Supplied text Start Marker

More tools, more processes touched, same bottlenecks - just with an AI label on them now. This diagnostic helps you see where the friction actually lives.
Run the diagnosticFor the past several months, we've been talking with IT directors, ops leads, and engineering managers at mid-market software companies - teams of 5 to 40 people, companies ranging from 100 to 1,000 employees. The people who own this problem, not just the ones who approved the tool purchase.
What came up, across most of those conversations, wasn't that AI tools failed. It was that they got applied to the wrong layer of the problem. The fragmentation was already there. The coordination overhead was already there. AI landed on top of it, added new surface area, and left the root cause untouched.
After enough of those conversations - at SaaS companies, fintech teams, infrastructure orgs - the contributing factors became consistent enough to put into a short diagnostic. That's where this came from. Not a framework, not a benchmarking study. Just a pattern we kept hearing from people doing the actual work.
Most teams have tried at least one AI tool in the last two years. A copilot here, a search plugin there, maybe a chatbot wired into the help desk. Some of it helped. A lot of it didn't stick.
The pilots that worked tended to help one person, or one team, in one specific workflow. The company-wide rollouts mostly created new overhead - more tools to manage, more questions about which tool to use, more discrepancies between what the AI says and what actually happens.
The problem isn't AI itself. It's where and how it got applied. Most AI deployments got layered on top of broken processes rather than wired into the actual flow of work. The bottlenecks are still there. They're just harder to see now.
Problem 01
Even with AI search tools in place, employees still can't find the right answer reliably. Information lives across Confluence, Google Drive, Slack threads, and old email chains. AI tools didn't consolidate it - they added another search box to the pile.
IT and ops teams still field the same questions every week because people don't trust the tools to give them the right answer. And they're often right not to. The AI is only as good as the information it can reach, and that information is fragmented, out of date, or sitting in a system the tool doesn't connect to.

Supplied text End Marker

Reproduce the full text on AI tools and workplace bottlenecks word for word. The records aren't needed for this.

Given records Start Marker

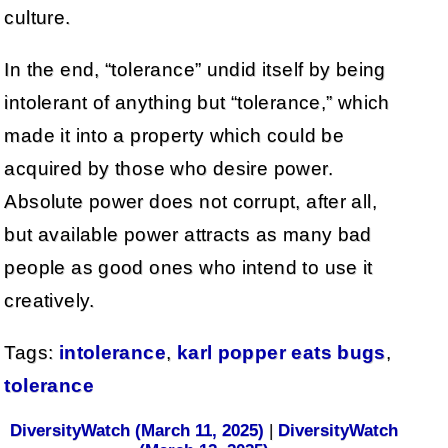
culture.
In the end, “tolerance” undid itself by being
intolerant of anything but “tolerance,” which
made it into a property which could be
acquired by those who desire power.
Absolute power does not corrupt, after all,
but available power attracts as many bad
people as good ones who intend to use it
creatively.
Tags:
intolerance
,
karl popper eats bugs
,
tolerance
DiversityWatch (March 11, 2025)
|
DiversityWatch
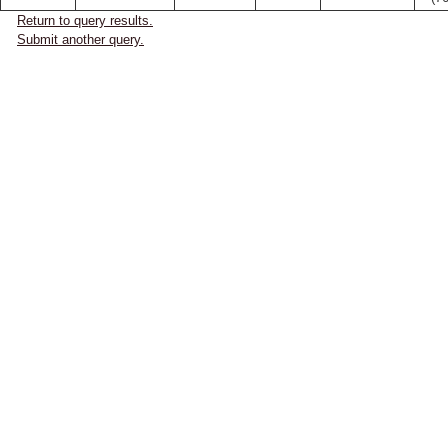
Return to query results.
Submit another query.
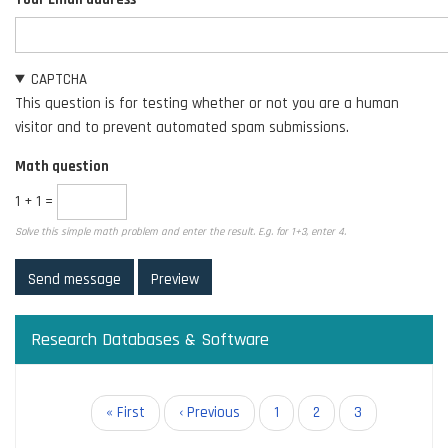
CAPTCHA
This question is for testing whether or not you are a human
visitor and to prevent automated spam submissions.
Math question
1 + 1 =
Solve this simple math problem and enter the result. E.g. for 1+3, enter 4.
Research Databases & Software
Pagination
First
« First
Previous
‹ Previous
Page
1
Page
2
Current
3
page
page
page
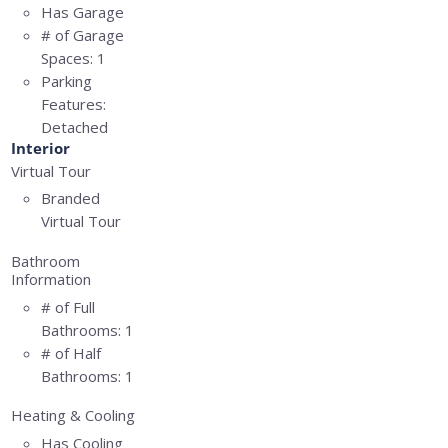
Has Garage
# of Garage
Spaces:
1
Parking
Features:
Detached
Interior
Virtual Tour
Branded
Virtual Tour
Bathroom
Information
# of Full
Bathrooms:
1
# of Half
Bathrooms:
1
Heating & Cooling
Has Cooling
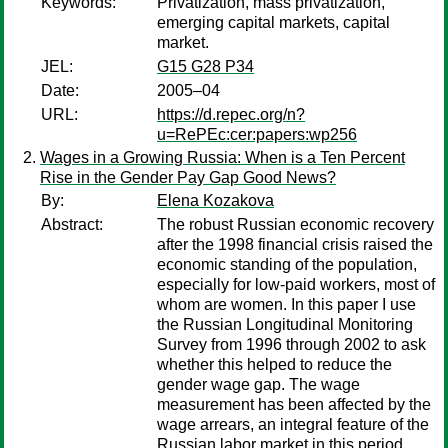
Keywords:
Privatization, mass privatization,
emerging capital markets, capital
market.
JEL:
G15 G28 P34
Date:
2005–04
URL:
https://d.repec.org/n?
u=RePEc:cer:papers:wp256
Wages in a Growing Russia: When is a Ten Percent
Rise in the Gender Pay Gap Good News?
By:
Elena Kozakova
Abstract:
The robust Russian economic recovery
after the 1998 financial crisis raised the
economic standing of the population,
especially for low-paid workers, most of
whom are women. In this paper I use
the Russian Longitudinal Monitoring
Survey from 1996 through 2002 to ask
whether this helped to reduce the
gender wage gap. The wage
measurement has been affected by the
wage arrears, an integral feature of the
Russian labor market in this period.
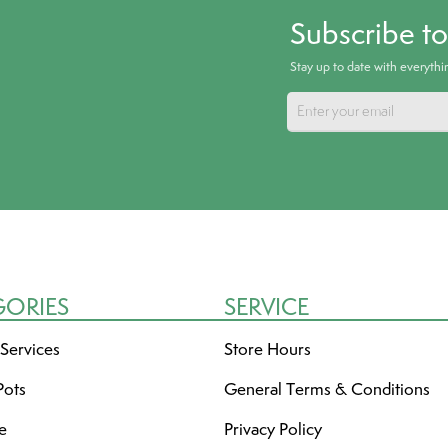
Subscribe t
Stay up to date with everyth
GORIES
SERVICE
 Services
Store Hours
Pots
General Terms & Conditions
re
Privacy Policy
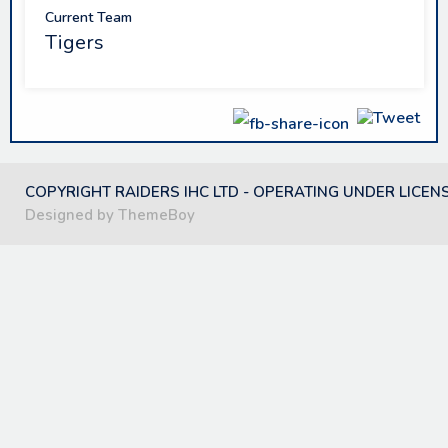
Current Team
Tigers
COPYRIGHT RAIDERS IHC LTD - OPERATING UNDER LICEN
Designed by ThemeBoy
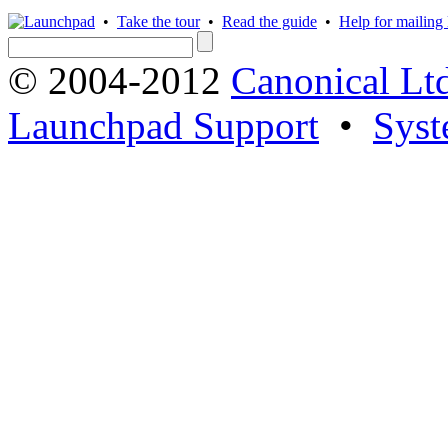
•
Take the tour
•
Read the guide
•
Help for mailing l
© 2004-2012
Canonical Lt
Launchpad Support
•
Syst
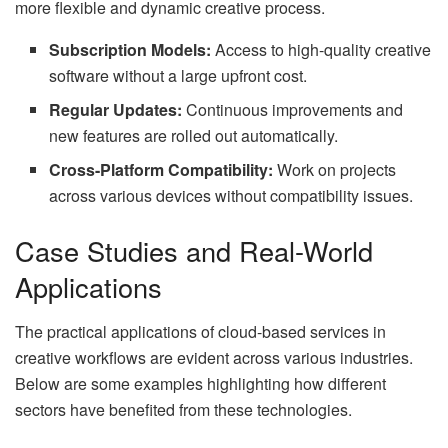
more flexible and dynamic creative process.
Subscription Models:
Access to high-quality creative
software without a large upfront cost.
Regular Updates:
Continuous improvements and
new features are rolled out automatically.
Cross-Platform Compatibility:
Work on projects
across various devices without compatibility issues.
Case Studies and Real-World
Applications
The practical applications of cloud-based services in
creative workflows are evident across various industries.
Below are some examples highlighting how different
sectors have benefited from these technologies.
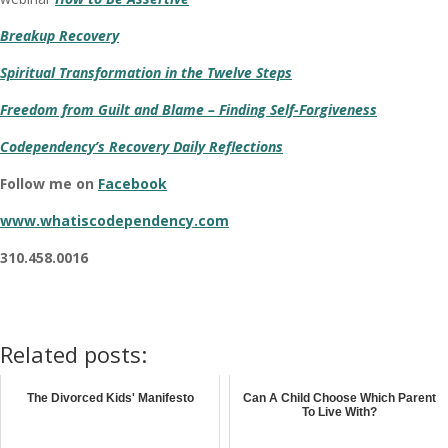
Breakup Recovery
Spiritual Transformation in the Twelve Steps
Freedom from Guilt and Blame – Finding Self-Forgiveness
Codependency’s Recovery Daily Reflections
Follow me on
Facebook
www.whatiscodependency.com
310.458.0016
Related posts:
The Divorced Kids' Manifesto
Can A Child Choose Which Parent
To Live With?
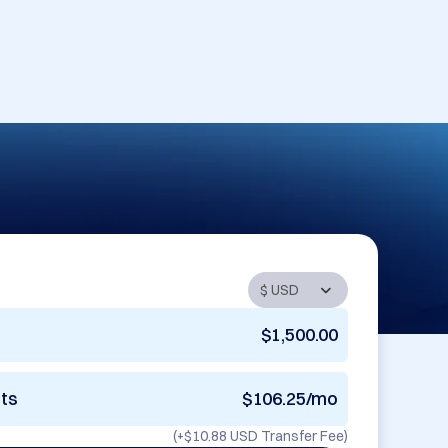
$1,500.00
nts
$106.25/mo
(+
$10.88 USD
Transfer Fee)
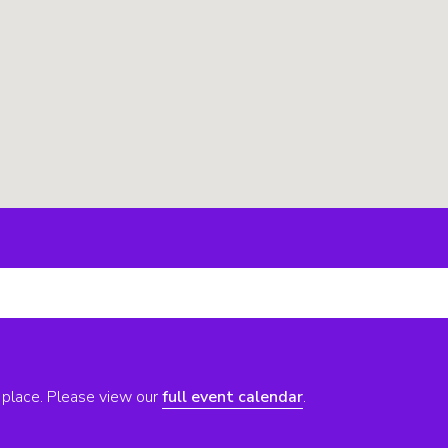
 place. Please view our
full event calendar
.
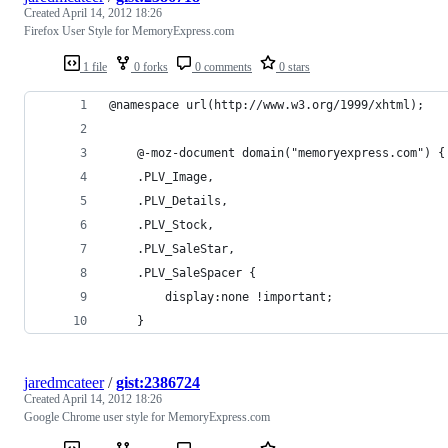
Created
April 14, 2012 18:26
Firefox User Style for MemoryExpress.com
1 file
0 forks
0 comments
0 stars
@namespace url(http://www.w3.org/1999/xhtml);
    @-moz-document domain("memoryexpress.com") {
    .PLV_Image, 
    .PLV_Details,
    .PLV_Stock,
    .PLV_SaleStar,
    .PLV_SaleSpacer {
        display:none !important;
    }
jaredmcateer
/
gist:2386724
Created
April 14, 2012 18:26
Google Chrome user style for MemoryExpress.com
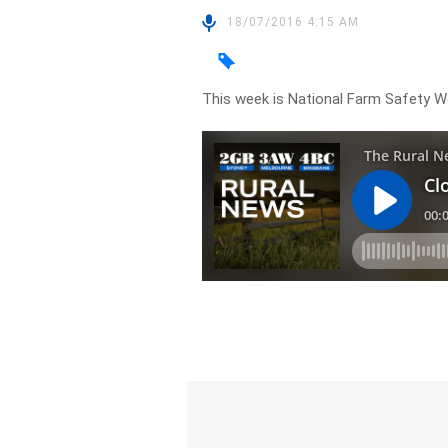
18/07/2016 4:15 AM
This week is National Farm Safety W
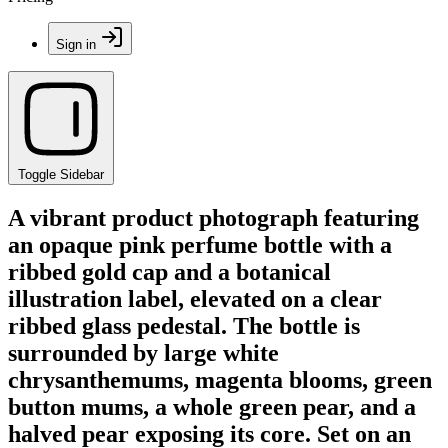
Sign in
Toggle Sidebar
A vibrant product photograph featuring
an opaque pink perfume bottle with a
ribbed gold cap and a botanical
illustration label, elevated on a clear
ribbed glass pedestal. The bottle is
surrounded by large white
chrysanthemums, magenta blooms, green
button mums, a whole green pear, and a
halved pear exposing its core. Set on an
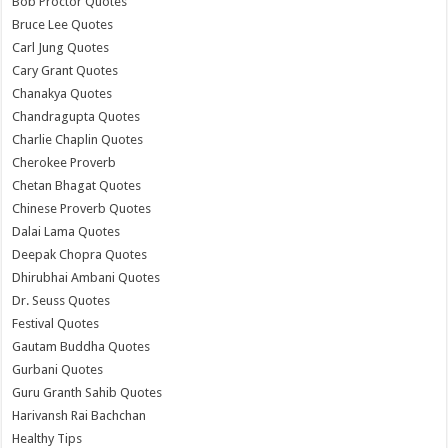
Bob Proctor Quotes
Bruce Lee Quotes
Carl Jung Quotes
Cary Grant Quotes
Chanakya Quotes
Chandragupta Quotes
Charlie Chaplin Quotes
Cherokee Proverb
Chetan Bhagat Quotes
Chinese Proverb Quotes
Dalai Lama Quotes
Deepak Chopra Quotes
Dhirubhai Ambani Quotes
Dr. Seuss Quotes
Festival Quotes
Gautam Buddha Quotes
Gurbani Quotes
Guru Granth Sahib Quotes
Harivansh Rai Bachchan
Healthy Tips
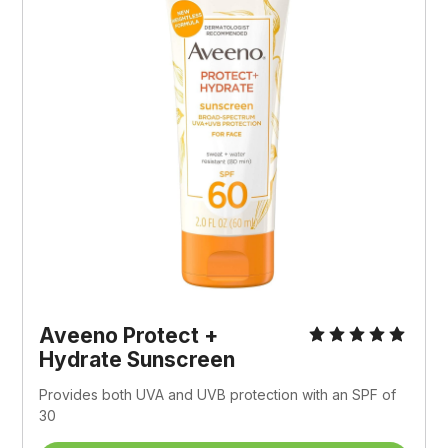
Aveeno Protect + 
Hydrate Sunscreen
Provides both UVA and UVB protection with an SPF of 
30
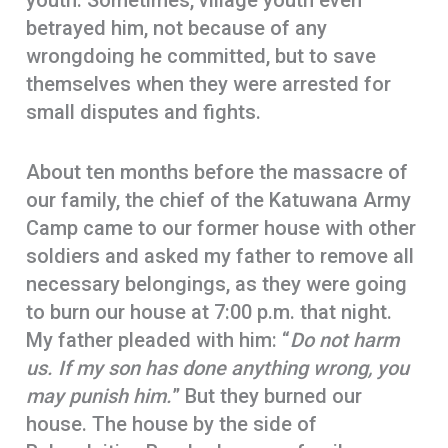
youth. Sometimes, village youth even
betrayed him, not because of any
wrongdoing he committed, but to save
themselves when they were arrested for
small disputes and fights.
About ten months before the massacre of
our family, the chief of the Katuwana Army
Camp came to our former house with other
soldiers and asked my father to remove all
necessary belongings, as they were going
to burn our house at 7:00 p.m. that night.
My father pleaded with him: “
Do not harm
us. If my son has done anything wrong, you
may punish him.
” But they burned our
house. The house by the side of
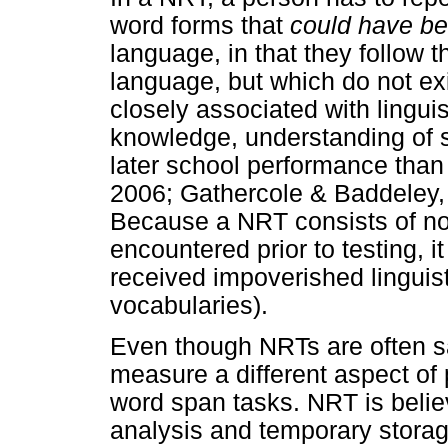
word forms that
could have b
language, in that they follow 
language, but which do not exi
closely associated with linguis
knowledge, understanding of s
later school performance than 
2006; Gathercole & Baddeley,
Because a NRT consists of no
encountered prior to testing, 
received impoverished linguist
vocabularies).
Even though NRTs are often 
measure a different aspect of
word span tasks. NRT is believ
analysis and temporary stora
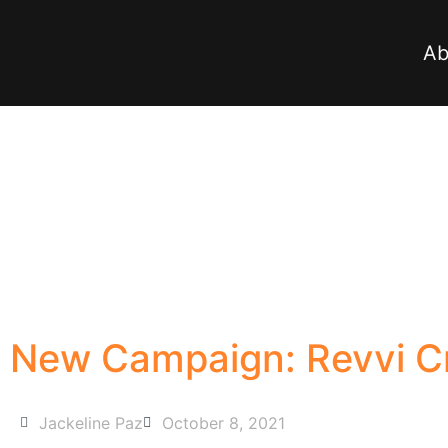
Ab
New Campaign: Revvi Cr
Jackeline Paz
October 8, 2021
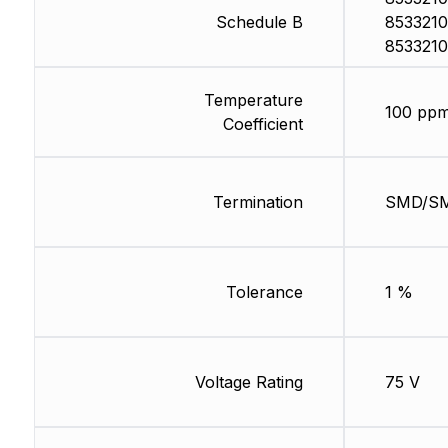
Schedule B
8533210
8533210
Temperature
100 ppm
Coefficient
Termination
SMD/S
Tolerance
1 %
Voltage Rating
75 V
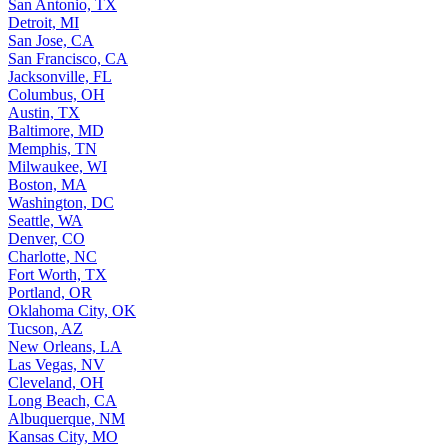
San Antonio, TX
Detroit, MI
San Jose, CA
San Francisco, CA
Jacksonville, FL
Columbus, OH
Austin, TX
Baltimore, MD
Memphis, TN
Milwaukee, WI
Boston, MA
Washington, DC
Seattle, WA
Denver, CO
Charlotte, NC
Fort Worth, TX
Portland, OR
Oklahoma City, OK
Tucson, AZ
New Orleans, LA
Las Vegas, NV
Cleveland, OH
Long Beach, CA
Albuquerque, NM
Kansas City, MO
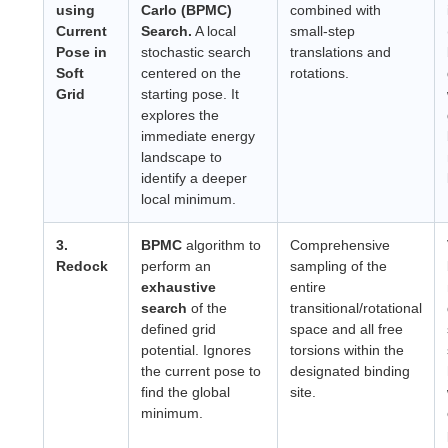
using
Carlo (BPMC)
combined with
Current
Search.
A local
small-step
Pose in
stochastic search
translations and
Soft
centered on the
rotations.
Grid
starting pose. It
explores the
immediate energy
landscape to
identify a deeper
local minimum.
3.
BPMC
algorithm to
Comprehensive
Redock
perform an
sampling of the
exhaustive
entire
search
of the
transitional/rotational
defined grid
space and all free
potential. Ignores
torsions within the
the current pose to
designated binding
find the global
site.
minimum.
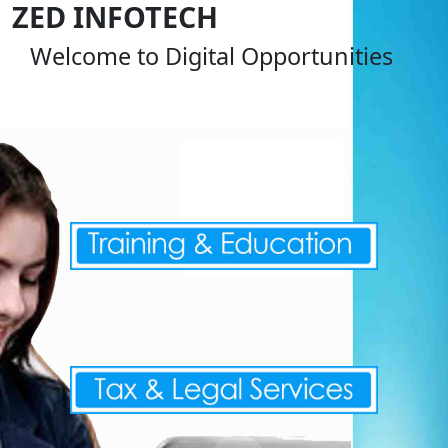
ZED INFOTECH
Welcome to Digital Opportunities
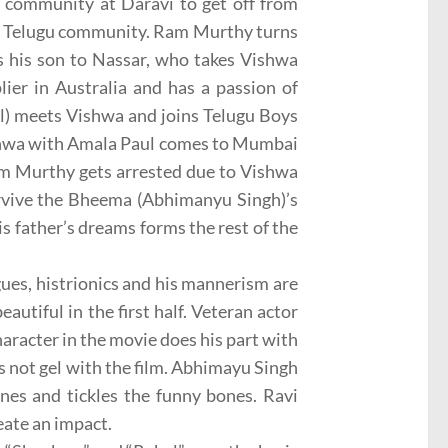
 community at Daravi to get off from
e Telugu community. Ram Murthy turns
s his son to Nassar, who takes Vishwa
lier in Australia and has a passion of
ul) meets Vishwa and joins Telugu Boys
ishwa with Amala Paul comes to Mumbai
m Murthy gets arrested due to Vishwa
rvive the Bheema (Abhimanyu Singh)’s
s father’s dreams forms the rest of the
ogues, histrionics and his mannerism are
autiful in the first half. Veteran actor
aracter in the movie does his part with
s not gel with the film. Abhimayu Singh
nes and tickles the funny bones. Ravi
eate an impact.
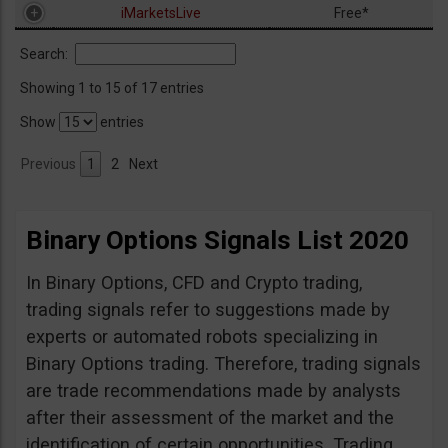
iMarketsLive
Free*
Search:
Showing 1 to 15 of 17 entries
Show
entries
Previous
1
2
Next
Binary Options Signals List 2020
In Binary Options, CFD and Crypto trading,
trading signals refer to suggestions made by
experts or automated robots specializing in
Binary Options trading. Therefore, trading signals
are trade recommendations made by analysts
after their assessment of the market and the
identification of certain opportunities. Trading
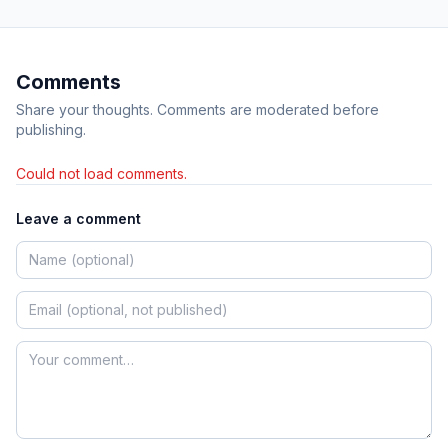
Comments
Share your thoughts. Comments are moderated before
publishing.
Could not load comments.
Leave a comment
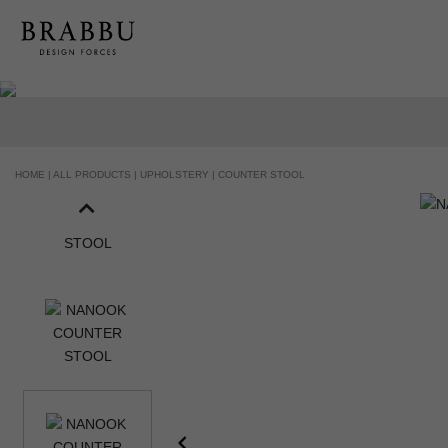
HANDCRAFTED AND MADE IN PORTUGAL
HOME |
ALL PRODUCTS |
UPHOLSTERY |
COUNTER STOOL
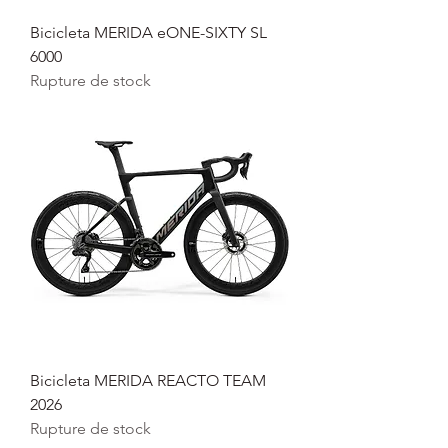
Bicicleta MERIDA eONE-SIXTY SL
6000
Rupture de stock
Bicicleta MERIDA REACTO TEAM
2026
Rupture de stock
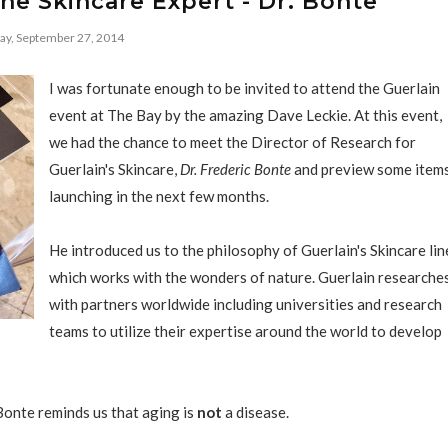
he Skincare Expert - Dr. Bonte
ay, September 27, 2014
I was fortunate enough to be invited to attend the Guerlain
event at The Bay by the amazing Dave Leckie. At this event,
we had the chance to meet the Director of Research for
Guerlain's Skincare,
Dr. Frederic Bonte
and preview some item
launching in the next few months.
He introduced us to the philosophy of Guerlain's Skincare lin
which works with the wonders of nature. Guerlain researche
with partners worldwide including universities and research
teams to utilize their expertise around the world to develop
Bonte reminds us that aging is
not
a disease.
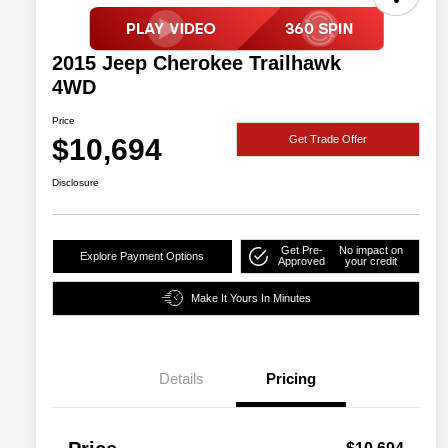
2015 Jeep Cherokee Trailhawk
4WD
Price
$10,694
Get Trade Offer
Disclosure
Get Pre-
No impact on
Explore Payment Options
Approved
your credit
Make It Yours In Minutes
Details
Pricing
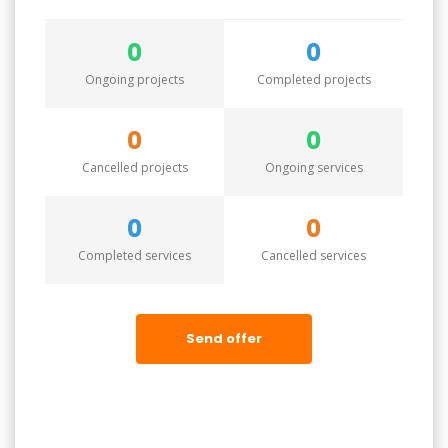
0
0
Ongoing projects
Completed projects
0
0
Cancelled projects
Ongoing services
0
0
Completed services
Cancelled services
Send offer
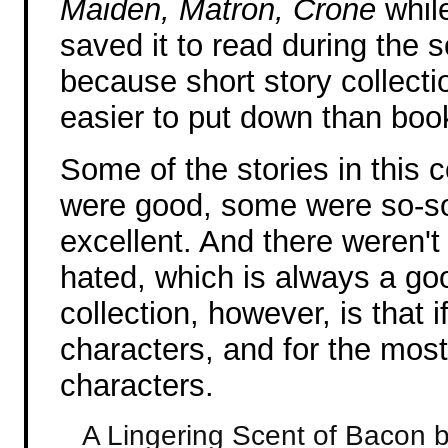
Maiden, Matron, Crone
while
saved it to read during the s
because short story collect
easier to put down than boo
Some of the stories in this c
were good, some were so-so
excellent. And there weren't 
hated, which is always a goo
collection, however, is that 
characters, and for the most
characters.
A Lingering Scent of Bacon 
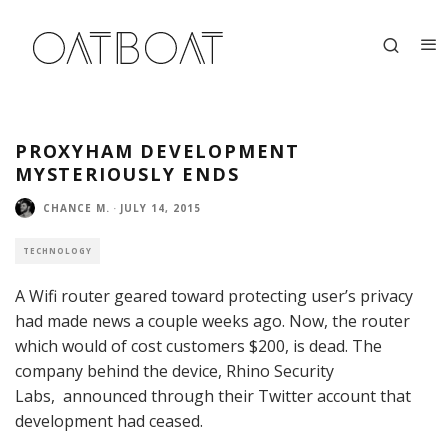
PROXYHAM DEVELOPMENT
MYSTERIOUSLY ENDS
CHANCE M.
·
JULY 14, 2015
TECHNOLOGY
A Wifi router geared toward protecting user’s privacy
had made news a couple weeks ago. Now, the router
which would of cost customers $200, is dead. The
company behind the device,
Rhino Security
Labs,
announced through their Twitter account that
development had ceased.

Given records End Marker

--- Expected answer ---
More tools, more processes touched, same bottlenecks - just with an AI label on them now. This diagnostic helps you see where the friction actually lives.
Run the diagnosticFor the past several months, we've been talking with IT directors, ops leads, and engineering managers at mid-market software companies - teams of 5 to 40 people, companies ranging from 100 to 1,000 employees. The people who own this problem, not just the ones who approved the tool purchase.
What came up, across most of those conversations, wasn't that AI tools failed. It was that they got applied to the wrong layer of the problem. The fragmentation was already there. The coordination overhead was already there. AI landed on top of it, added new surface area, and left the root cause untouched.
After enough of those conversations - at SaaS companies, fintech teams, infrastructure orgs - the contributing factors became consistent enough to put into a short diagnostic. That's where this came from. Not a framework, not a benchmarking study. Just a pattern we kept hearing from people doing the actual work.
Most teams have tried at least one AI tool in the last two years. A copilot here, a search plugin there, maybe a chatbot wired into the help desk. Some of it helped. A lot of it didn't stick.
The pilots that worked tended to help one person, or one team, in one specific workflow. The company-wide rollouts mostly created new overhead - more tools to manage, more questions about which tool to use, more discrepancies between what the AI says and what actually happens.
The problem isn't AI itself. It's where and how it got applied. Most AI deployments got layered on top of broken processes rather than wired into the actual flow of work. The bottlenecks are still there. They're just harder to see now.
Problem 01
Even with AI search tools in place, employees still can't find the right answer reliably. Information lives across Confluence, Google Drive, Slack threads, and old email chains. AI tools didn't consolidate it - they added another search box to the pile.
IT and ops teams still field the same questions every week because people don't trust the tools to give them the right answer. And they're often right not to. The AI is only as good as the information it can reach, and that information is fragmented, out of date, or sitting in a system the tool doesn't connect to.